**Data for this exercise:**

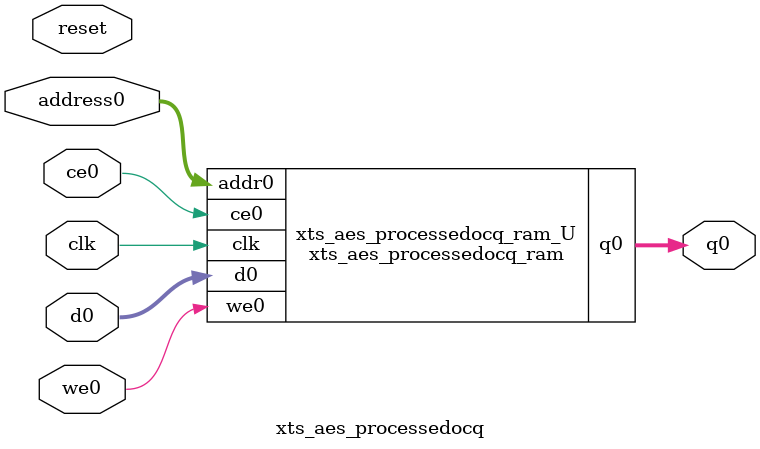
<source format=v>
`timescale 1 ns / 1 ps
module xts_aes_processedocq_ram (addr0, ce0, d0, we0, q0,  clk);

parameter DWIDTH = 16;
parameter AWIDTH = 10;
parameter MEM_SIZE = 1024;

input[AWIDTH-1:0] addr0;
input ce0;
input[DWIDTH-1:0] d0;
input we0;
output reg[DWIDTH-1:0] q0;
input clk;

(* ram_style = "block" *)reg [DWIDTH-1:0] ram[0:MEM_SIZE-1];




always @(posedge clk)  
begin 
    if (ce0) 
    begin
        if (we0) 
        begin 
            ram[addr0] <= d0; 
        end 
        q0 <= ram[addr0];
    end
end


endmodule

`timescale 1 ns / 1 ps
module xts_aes_processedocq(
    reset,
    clk,
    address0,
    ce0,
    we0,
    d0,
    q0);

parameter DataWidth = 32'd16;
parameter AddressRange = 32'd1024;
parameter AddressWidth = 32'd10;
input reset;
input clk;
input[AddressWidth - 1:0] address0;
input ce0;
input we0;
input[DataWidth - 1:0] d0;
output[DataWidth - 1:0] q0;



xts_aes_processedocq_ram xts_aes_processedocq_ram_U(
    .clk( clk ),
    .addr0( address0 ),
    .ce0( ce0 ),
    .we0( we0 ),
    .d0( d0 ),
    .q0( q0 ));

endmodule


</source>
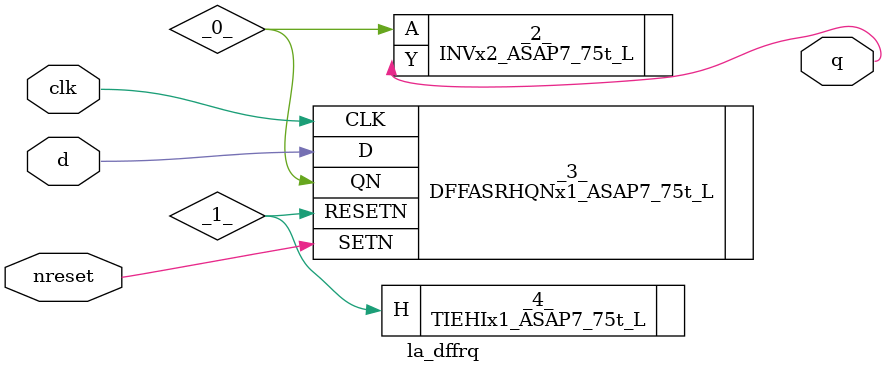
<source format=v>

/* Generated by Yosys 0.44 (git sha1 80ba43d26, g++ 11.4.0-1ubuntu1~22.04 -fPIC -O3) */

(* top =  1  *)
(* src = "generated" *)
(* keep_hierarchy *)
module la_dffrq (
    d,
    clk,
    nreset,
    q
);
  wire _0_;
  wire _1_;
  (* src = "generated" *)
  input clk;
  wire clk;
  (* src = "generated" *)
  input d;
  wire d;
  (* src = "generated" *)
  input nreset;
  wire nreset;
  (* src = "generated" *)
  output q;
  wire q;
  INVx2_ASAP7_75t_L _2_ (
      .A(_0_),
      .Y(q)
  );
  (* src = "generated" *)
  DFFASRHQNx1_ASAP7_75t_L _3_ (
      .CLK(clk),
      .D(d),
      .QN(_0_),
      .RESETN(_1_),
      .SETN(nreset)
  );
  TIEHIx1_ASAP7_75t_L _4_ (.H(_1_));
endmodule

</source>
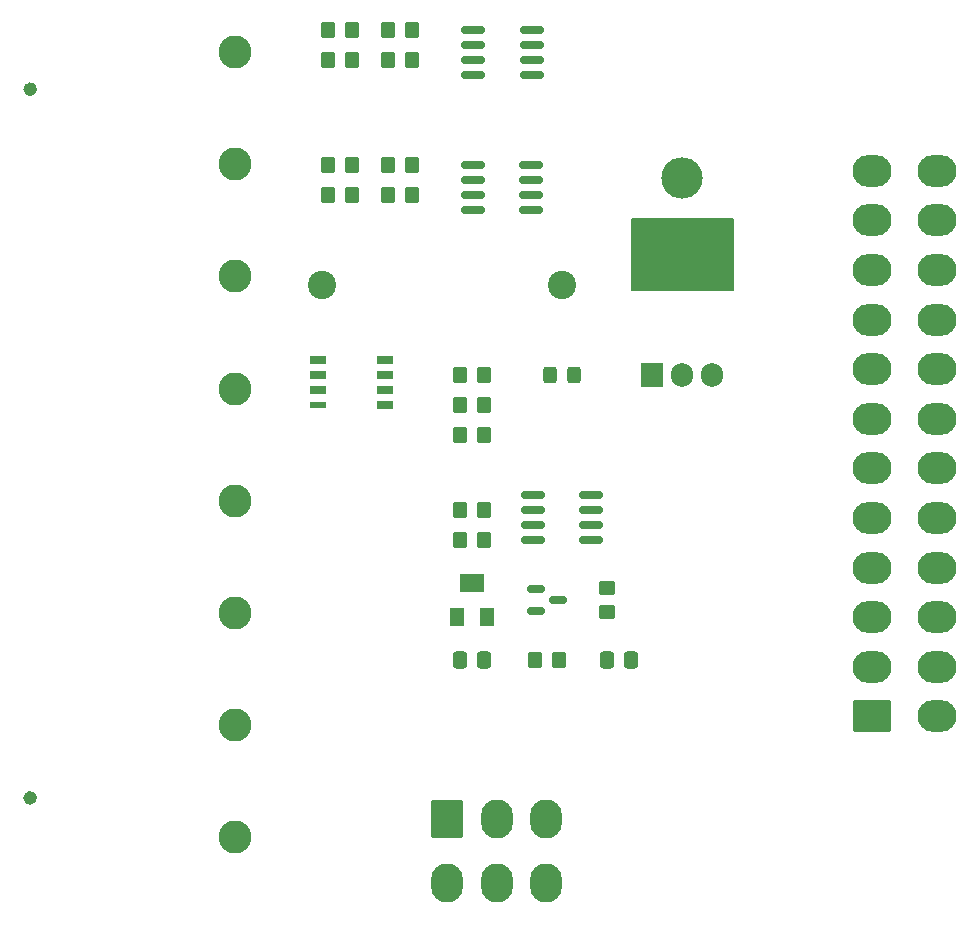
<source format=gbr>
%TF.GenerationSoftware,KiCad,Pcbnew,7.0.1*%
%TF.CreationDate,2024-01-20T22:06:59+00:00*%
%TF.ProjectId,PowerDelivery,506f7765-7244-4656-9c69-766572792e6b,rev?*%
%TF.SameCoordinates,Original*%
%TF.FileFunction,Soldermask,Top*%
%TF.FilePolarity,Negative*%
%FSLAX46Y46*%
G04 Gerber Fmt 4.6, Leading zero omitted, Abs format (unit mm)*
G04 Created by KiCad (PCBNEW 7.0.1) date 2024-01-20 22:06:59*
%MOMM*%
%LPD*%
G01*
G04 APERTURE LIST*
G04 Aperture macros list*
%AMRoundRect*
0 Rectangle with rounded corners*
0 $1 Rounding radius*
0 $2 $3 $4 $5 $6 $7 $8 $9 X,Y pos of 4 corners*
0 Add a 4 corners polygon primitive as box body*
4,1,4,$2,$3,$4,$5,$6,$7,$8,$9,$2,$3,0*
0 Add four circle primitives for the rounded corners*
1,1,$1+$1,$2,$3*
1,1,$1+$1,$4,$5*
1,1,$1+$1,$6,$7*
1,1,$1+$1,$8,$9*
0 Add four rect primitives between the rounded corners*
20,1,$1+$1,$2,$3,$4,$5,0*
20,1,$1+$1,$4,$5,$6,$7,0*
20,1,$1+$1,$6,$7,$8,$9,0*
20,1,$1+$1,$8,$9,$2,$3,0*%
G04 Aperture macros list end*
%ADD10C,0.575000*%
%ADD11C,0.150000*%
%ADD12RoundRect,0.250000X0.350000X0.450000X-0.350000X0.450000X-0.350000X-0.450000X0.350000X-0.450000X0*%
%ADD13RoundRect,0.250001X-1.099999X-1.399999X1.099999X-1.399999X1.099999X1.399999X-1.099999X1.399999X0*%
%ADD14O,2.700000X3.300000*%
%ADD15C,2.800000*%
%ADD16RoundRect,0.150000X-0.825000X-0.150000X0.825000X-0.150000X0.825000X0.150000X-0.825000X0.150000X0*%
%ADD17RoundRect,0.250000X0.325000X0.450000X-0.325000X0.450000X-0.325000X-0.450000X0.325000X-0.450000X0*%
%ADD18C,2.400000*%
%ADD19RoundRect,0.250000X-0.350000X-0.450000X0.350000X-0.450000X0.350000X0.450000X-0.350000X0.450000X0*%
%ADD20R,1.450000X0.650000*%
%ADD21R,1.450000X0.600000*%
%ADD22R,1.300000X1.600000*%
%ADD23R,2.000000X1.600000*%
%ADD24RoundRect,0.150000X-0.587500X-0.150000X0.587500X-0.150000X0.587500X0.150000X-0.587500X0.150000X0*%
%ADD25RoundRect,0.250000X0.337500X0.475000X-0.337500X0.475000X-0.337500X-0.475000X0.337500X-0.475000X0*%
%ADD26RoundRect,0.250000X-0.337500X-0.475000X0.337500X-0.475000X0.337500X0.475000X-0.337500X0.475000X0*%
%ADD27RoundRect,0.250001X1.399999X-1.099999X1.399999X1.099999X-1.399999X1.099999X-1.399999X-1.099999X0*%
%ADD28O,3.300000X2.700000*%
%ADD29O,3.500000X3.500000*%
%ADD30R,1.905000X2.000000*%
%ADD31O,1.905000X2.000000*%
%ADD32RoundRect,0.250000X-0.450000X0.350000X-0.450000X-0.350000X0.450000X-0.350000X0.450000X0.350000X0*%
G04 APERTURE END LIST*
D10*
X115287500Y-128500000D02*
G75*
G03*
X115287500Y-128500000I-287500J0D01*
G01*
D11*
X166000000Y-79500000D02*
X174500000Y-79500000D01*
X174500000Y-85500000D01*
X166000000Y-85500000D01*
X166000000Y-79500000D01*
G36*
X166000000Y-79500000D02*
G01*
X174500000Y-79500000D01*
X174500000Y-85500000D01*
X166000000Y-85500000D01*
X166000000Y-79500000D01*
G37*
D10*
X115287500Y-68500000D02*
G75*
G03*
X115287500Y-68500000I-287500J0D01*
G01*
D12*
%TO.C,R10*%
X153400000Y-92710000D03*
X151400000Y-92710000D03*
%TD*%
D13*
%TO.C,J1*%
X150300000Y-130250000D03*
D14*
X154500000Y-130250000D03*
X158700000Y-130250000D03*
X150300000Y-135750000D03*
X154500000Y-135750000D03*
X158700000Y-135750000D03*
%TD*%
D15*
%TO.C,J3*%
X132305000Y-65345000D03*
X132305000Y-74845000D03*
X132305000Y-84345000D03*
X132305000Y-93845000D03*
X132305000Y-103345000D03*
X132305000Y-112845000D03*
X132305000Y-122345000D03*
X132305000Y-131845000D03*
%TD*%
D16*
%TO.C,U1*%
X152530000Y-63500000D03*
X152530000Y-64770000D03*
X152530000Y-66040000D03*
X152530000Y-67310000D03*
X157480000Y-67310000D03*
X157480000Y-66040000D03*
X157480000Y-64770000D03*
X157480000Y-63500000D03*
%TD*%
D17*
%TO.C,D1*%
X161045000Y-92710000D03*
X158995000Y-92710000D03*
%TD*%
D18*
%TO.C,R6*%
X139700000Y-85090000D03*
X160020000Y-85090000D03*
%TD*%
D19*
%TO.C,R4*%
X145320000Y-77470000D03*
X147320000Y-77470000D03*
%TD*%
D20*
%TO.C,U3*%
X139415000Y-91440000D03*
X139415000Y-92710000D03*
X139415000Y-93980000D03*
D21*
X139415000Y-95250000D03*
D20*
X145065000Y-95250000D03*
X145065000Y-93980000D03*
X145065000Y-92710000D03*
X145065000Y-91440000D03*
%TD*%
D22*
%TO.C,RV1*%
X151150000Y-113210000D03*
D23*
X152400000Y-110310000D03*
D22*
X153650000Y-113210000D03*
%TD*%
D24*
%TO.C,Q1*%
X157812500Y-110810000D03*
X157812500Y-112710000D03*
X159687500Y-111760000D03*
%TD*%
D12*
%TO.C,R16*%
X159750000Y-116840000D03*
X157750000Y-116840000D03*
%TD*%
D25*
%TO.C,C1*%
X153437500Y-116840000D03*
X151362500Y-116840000D03*
%TD*%
D12*
%TO.C,R8*%
X142240000Y-66040000D03*
X140240000Y-66040000D03*
%TD*%
D26*
%TO.C,C2*%
X163830000Y-116840000D03*
X165905000Y-116840000D03*
%TD*%
D16*
%TO.C,U5*%
X157545000Y-102870000D03*
X157545000Y-104140000D03*
X157545000Y-105410000D03*
X157545000Y-106680000D03*
X162495000Y-106680000D03*
X162495000Y-105410000D03*
X162495000Y-104140000D03*
X162495000Y-102870000D03*
%TD*%
D12*
%TO.C,R14*%
X153400000Y-106680000D03*
X151400000Y-106680000D03*
%TD*%
D27*
%TO.C,J2*%
X186250000Y-121600000D03*
D28*
X186250000Y-117400000D03*
X186250000Y-113200000D03*
X186250000Y-109000000D03*
X186250000Y-104800000D03*
X186250000Y-100600000D03*
X186250000Y-96400000D03*
X186250000Y-92200000D03*
X186250000Y-88000000D03*
X186250000Y-83800000D03*
X186250000Y-79600000D03*
X186250000Y-75400000D03*
X191750000Y-121600000D03*
X191750000Y-117400000D03*
X191750000Y-113200000D03*
X191750000Y-109000000D03*
X191750000Y-104800000D03*
X191750000Y-100600000D03*
X191750000Y-96400000D03*
X191750000Y-92200000D03*
X191750000Y-88000000D03*
X191750000Y-83800000D03*
X191750000Y-79600000D03*
X191750000Y-75400000D03*
%TD*%
D12*
%TO.C,R9*%
X142240000Y-77470000D03*
X140240000Y-77470000D03*
%TD*%
D19*
%TO.C,R3*%
X145320000Y-66040000D03*
X147320000Y-66040000D03*
%TD*%
D29*
%TO.C,U4*%
X170180000Y-76050000D03*
D30*
X167640000Y-92710000D03*
D31*
X170180000Y-92710000D03*
X172720000Y-92710000D03*
%TD*%
D16*
%TO.C,U2*%
X152465000Y-74930000D03*
X152465000Y-76200000D03*
X152465000Y-77470000D03*
X152465000Y-78740000D03*
X157415000Y-78740000D03*
X157415000Y-77470000D03*
X157415000Y-76200000D03*
X157415000Y-74930000D03*
%TD*%
D19*
%TO.C,R12*%
X151400000Y-97790000D03*
X153400000Y-97790000D03*
%TD*%
%TO.C,R2*%
X145320000Y-74930000D03*
X147320000Y-74930000D03*
%TD*%
D12*
%TO.C,R11*%
X153400000Y-95250000D03*
X151400000Y-95250000D03*
%TD*%
D19*
%TO.C,R13*%
X151400000Y-104140000D03*
X153400000Y-104140000D03*
%TD*%
D32*
%TO.C,R15*%
X163830000Y-110760000D03*
X163830000Y-112760000D03*
%TD*%
D19*
%TO.C,R1*%
X145320000Y-63500000D03*
X147320000Y-63500000D03*
%TD*%
%TO.C,R5*%
X140240000Y-63500000D03*
X142240000Y-63500000D03*
%TD*%
%TO.C,R7*%
X140240000Y-74930000D03*
X142240000Y-74930000D03*
%TD*%
M02*

</source>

**Brief:**
Only the count is wanted: report how many lines of the material above hold the word "DWIDTH".

**Answer to the problem:**
4